**Exercise set**
**a)** Answer these questions using the transition plan excerpt below:
(i) Over how many years would losses be recognized gradually?
(ii) Between what amounts do the thresholds for "smaller" depositors vary?
(iii) For how long has political fragmentation blocked the law on banking restructuring?
**b)** Shorten the paragraph in the transition plan excerpt that begins "While more realistic than the denialism" and keep its main facts.
**c)** Please reproduce, word for word, everything in the transition plan excerpt from "2. Establish a" down to "and partial recovery.".

The current transition plan — still lacking legislative clarity — proposes to:

  1. Recognize losses gradually over 10+ years via BdL balance sheet restructuring.
  2. Establish a Recovery Fund to manage illiquid state assets (like land, utilities) to repay depositors over time.
  3. Preserve “smaller” depositors (thresholds vary between $100,000 and $500,000), while “large” depositors face delayed and partial recovery.
  4. Impose bail-ins on bank shareholders and potentially bank bondholders.
  5. Seek partial external financial support conditional on IMF reforms.

While more realistic than the denialism of 2020-2022, this approach still lacks clarity, speed, and transparency, with no formal legal mechanism or timeline for implementation. Political fragmentation has blocked the law on banking restructuring for over two years.

**Extracted entries**

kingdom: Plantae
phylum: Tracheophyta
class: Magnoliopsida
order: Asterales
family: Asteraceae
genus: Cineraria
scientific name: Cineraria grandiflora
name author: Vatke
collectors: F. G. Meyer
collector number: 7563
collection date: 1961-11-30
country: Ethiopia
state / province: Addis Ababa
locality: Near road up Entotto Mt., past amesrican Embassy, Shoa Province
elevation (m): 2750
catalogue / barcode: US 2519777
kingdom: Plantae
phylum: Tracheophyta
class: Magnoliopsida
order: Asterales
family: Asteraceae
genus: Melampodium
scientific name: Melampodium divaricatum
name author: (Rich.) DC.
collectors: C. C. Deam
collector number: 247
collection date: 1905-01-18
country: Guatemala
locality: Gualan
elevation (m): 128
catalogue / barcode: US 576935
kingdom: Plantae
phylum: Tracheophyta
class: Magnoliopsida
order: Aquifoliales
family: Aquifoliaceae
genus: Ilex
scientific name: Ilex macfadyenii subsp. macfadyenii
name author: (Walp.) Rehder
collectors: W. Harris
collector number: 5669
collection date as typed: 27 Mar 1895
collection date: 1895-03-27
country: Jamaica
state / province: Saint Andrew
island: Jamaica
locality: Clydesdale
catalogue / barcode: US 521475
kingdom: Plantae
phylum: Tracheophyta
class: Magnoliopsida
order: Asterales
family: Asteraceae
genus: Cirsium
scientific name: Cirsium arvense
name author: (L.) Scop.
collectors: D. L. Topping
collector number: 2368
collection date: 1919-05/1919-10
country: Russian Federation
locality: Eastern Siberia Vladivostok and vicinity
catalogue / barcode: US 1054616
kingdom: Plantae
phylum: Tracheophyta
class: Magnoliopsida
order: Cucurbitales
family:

**Outputs in order**
**a)**
(i) Over 10+ years.
(ii) Between $100,000 and $500,000.
(iii) For over two years.

**b)** Though more realistic than the 2020-2022 denialism, the approach still lacks clarity, speed, and transparency. It has no formal legal mechanism or implementation timeline, and political fragmentation has stalled the banking restructuring law for over two years.

**c)**
2. Establish a Recovery Fund to manage illiquid state assets (like land, utilities) to repay depositors over time.
  3. Preserve “smaller” depositors (thresholds vary between $100,000 and $500,000), while “large” depositors face delayed and partial recovery.